The ACA has drafted a
Some of the main aspects of the legislation include:
- U.S. citizens, but not “green card” holders, residing overseas (newly called “nonresident U.S. citizens”), in general, would be removed from the category of individuals subject to U.S. income tax and taxed like nonresident aliens (foreign individuals).
- Individuals need to make a one-time election and continually meet residency and other requirements.
- Electing individuals must certify under penalty of perjury that they have met all tax requirements for the five preceding taxable years and submit all required evidence.
- Individuals resident in a so-called “tax haven” country can qualify for elective RBT.
- Foreign banks can treat individuals who elect RBT as not subject to FATCA reporting rules provided they obtain a certificate of non-residency and give a copy to the bank. (This is similar to treatment of individuals who renounce US citizenship and file a Form 8854.
- There is a tax, commonly called a “transition tax”, on deferred income of certain individuals electing to be subject to the new RBT rules. The tax applies to a deemed sale of all property. Individuals with a net worth not exceeding $13.6 million ($27.2 million-married couples) are excluded. Tied to estate tax unified credit. These amounts revert to $5 million or approximately $7 million when adjusted for inflation, if the Tax Cuts and Jobs Act is not extended.
- There are a number of exceptions, including Individual Retirement Accounts (IRA)s, which will not be subject to “transition tax.”
- A special rule, a type of “grandfather” rule, will exempt many Americans residing abroad from the transition rules.
The National Taxpayers Union also praised the bill. NTU president Pete Sepp, an advisor to Tax Fairness for Americans Aboard, which helped LaHood develop the legislation, expressed its support:
“Americans living abroad face some of the toughest financial and compliance burdens that the U.S. tax system can possibly inflict,” Sepp said in a statement. “It is long past time that American tax laws deliver fairness and relief for these citizens. Congressman LaHood deserves praise from all American taxpayers, not just those living overseas, for developing this tax reform in collaboration with TFFAA and other organizations so quickly and holistically. Now taxpayers have a head start for 2025 on addressing a problem that prominent Democrats as well as Republicans (including President-elect Trump) have acknowledged.

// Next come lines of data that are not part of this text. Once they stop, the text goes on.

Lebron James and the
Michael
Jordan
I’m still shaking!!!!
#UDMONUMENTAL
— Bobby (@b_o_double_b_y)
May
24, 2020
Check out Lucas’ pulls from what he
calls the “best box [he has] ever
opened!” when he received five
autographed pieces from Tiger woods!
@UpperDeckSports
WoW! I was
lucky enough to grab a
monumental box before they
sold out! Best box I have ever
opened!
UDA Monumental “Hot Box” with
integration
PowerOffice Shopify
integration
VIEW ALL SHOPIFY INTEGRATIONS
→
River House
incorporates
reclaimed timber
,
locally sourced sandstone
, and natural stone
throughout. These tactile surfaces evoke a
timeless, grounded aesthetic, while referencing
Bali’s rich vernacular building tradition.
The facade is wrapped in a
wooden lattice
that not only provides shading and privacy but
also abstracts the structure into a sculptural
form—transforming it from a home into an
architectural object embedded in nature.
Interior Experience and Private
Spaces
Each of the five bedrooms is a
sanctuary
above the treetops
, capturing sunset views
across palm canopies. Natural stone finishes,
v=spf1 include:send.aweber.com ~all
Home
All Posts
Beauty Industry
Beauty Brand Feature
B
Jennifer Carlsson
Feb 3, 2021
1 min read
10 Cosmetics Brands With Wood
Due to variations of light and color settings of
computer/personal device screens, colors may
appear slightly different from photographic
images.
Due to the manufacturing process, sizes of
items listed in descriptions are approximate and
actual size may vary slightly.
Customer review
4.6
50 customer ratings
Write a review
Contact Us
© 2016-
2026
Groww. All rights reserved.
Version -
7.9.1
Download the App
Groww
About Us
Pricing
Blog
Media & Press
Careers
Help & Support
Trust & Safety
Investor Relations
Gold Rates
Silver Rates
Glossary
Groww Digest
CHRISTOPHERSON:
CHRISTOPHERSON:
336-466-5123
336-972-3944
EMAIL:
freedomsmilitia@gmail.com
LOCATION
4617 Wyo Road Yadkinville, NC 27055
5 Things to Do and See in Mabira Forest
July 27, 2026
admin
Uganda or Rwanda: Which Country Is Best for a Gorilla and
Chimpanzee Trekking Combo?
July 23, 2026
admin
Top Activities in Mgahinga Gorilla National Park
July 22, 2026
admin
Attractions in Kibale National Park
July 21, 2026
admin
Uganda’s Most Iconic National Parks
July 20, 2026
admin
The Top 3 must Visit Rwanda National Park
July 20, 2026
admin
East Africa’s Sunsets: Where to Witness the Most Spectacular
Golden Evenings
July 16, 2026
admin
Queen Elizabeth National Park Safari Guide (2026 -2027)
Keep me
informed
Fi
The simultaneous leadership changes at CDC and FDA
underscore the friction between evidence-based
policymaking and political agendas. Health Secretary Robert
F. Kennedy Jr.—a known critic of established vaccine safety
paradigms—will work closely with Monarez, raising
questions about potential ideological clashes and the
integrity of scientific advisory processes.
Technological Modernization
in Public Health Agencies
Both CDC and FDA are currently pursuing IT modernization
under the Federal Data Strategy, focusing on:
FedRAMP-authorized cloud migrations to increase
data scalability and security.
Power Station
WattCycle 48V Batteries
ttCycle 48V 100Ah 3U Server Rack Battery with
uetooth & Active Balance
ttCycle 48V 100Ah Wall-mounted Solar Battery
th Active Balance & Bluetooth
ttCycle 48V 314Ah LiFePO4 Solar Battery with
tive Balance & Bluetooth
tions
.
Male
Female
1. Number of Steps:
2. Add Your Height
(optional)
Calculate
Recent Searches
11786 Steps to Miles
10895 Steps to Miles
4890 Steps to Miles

With this legislation, we have a very effective tool for the job of righting a great wrong for taxpayers.”
LaHood worked closely with Tax Fairness for Americans Abroad in drafting the bill. TFFAA is a U.S. nonprofit organization whose board members have deep personal experience navigating the pitfalls of U.S. tax and financial services laws that affect Americans abroad. The group’s sole mission is to advocate for a U.S. tax system for Americans abroad that is based on residence and source, not citizenship.
“For the first time in our lifetimes, Americans abroad can see the light at the end of the long, dark tunnel that has cost them huge amounts in accounting fees, ruined relationships, and made it impossible for them to live normal lives,” said Brandon Mitchener, executive director of Tax Fairness for Americans Abroad, in a statement. “We thank Mr. LaHood for his leadership and look forward to working with him to collect feedback on this non-partisan approach and to help advance the bill to the president’s desk next year.”